Nox closed the door. Sat on the blue cushion. Variable watched him from the manuscript pile with the unblinking focus of a predator who had decided that violence was too much effort.
"Your father," Tong said. He was still writing. "Commander Renn."
"Yes."
"He came to me. Not fifty years ago, as I may have implied in the corridor. I don't remember when I said what anymore. He came twenty-three years ago. Three years before the Zone Null expedition. He'd been experiencing what he called 'pattern perception' during deep Spirit Plane operations. He could see structures in the architecture that his squadmates couldn't. Branching patterns. Repeating logic. He drew them. I still have the drawings."
Tong set down the chalk. Turned. His bright eyes were focused with the intensity of a man about to say the one thing he'd been building toward since the corridor.
"He could perceive the architecture. Partial resolution. Similar to Sera's ability, perhaps slightly clearer. He could not edit. He could not interact with the code. He could only observe." Tong's voice went quiet. "And the Spirit Plane still killed him."
The laboratory was silent except for Variable's purring.

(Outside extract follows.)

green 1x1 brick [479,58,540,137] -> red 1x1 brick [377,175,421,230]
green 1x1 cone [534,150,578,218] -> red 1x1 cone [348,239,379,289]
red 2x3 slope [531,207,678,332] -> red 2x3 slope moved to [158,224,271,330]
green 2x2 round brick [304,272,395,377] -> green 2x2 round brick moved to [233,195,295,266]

"You can do what he could do, and more. You can read what he read, and you can change it. The Spirit Plane scanned you and opened a door. It didn't open a door for him. It sent something to stop him." Tong took a step closer. His small frame cast a long shadow in the laboratory's uneven lighting. "The question that will define the next phase of your life, child, is this: why did the Spirit Plane react differently to you than it did to your father?"
Nox didn't answer. He didn't have an answer. The question sat in the laboratory the way a bug sits in a system. Present. Visible. With implications that branched deeper than the surface symptom suggested.
"I don't know," he said.
"Good." Tong picked up the chalk again. "That's the correct starting point. We'll work from there." He turned back to the chalkboard. "You'll begin mapping the Spirit Plane's code architecture tomorrow. Supervised. Sera will record. I will observe. We will build a dataset that your father never had the chance to build."

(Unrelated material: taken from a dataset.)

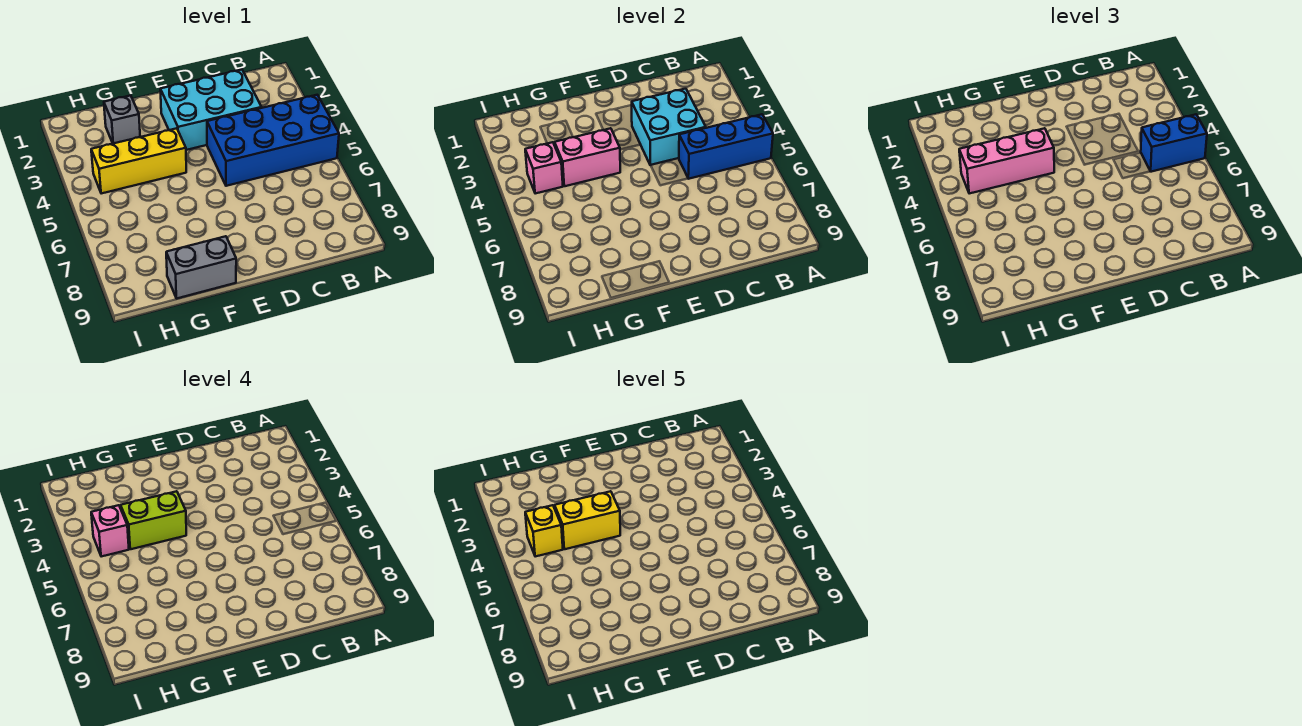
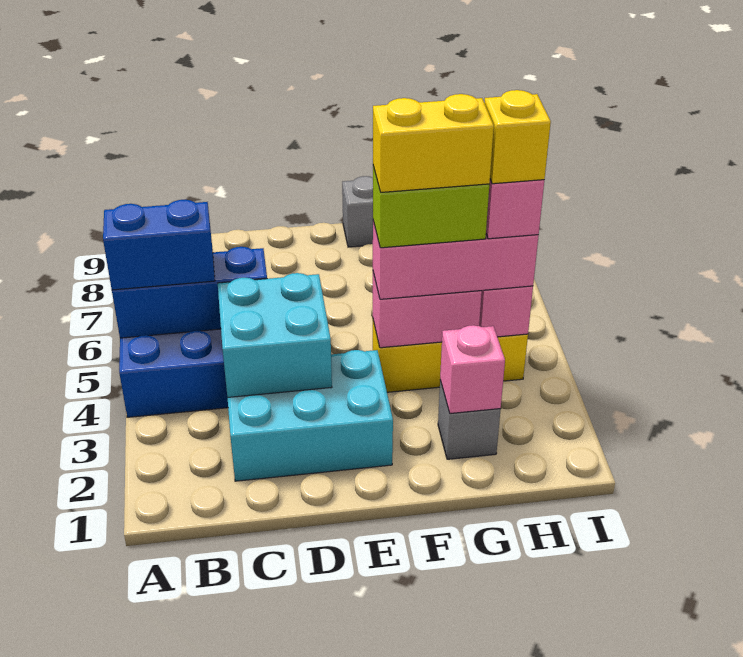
none -> pink 1x1 brick [440,325,505,414]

He wrote a single word on the chalkboard, in letters large enough to read from the door:
*WHY?*
Nox stared at the word. Behind him, Variable kneaded the manuscripts. The fluorescent lights hummed. Through the laboratory window, the portal facility's blue shimmer was visible across the courtyard, the persistent connection between two systems that had been exchanging data for two hundred years.
His father had walked into that connection and never come back. And the operating system that had killed him had just opened a door for his son.
The answer to Tong's question was somewhere in the code. Nox intended to find it.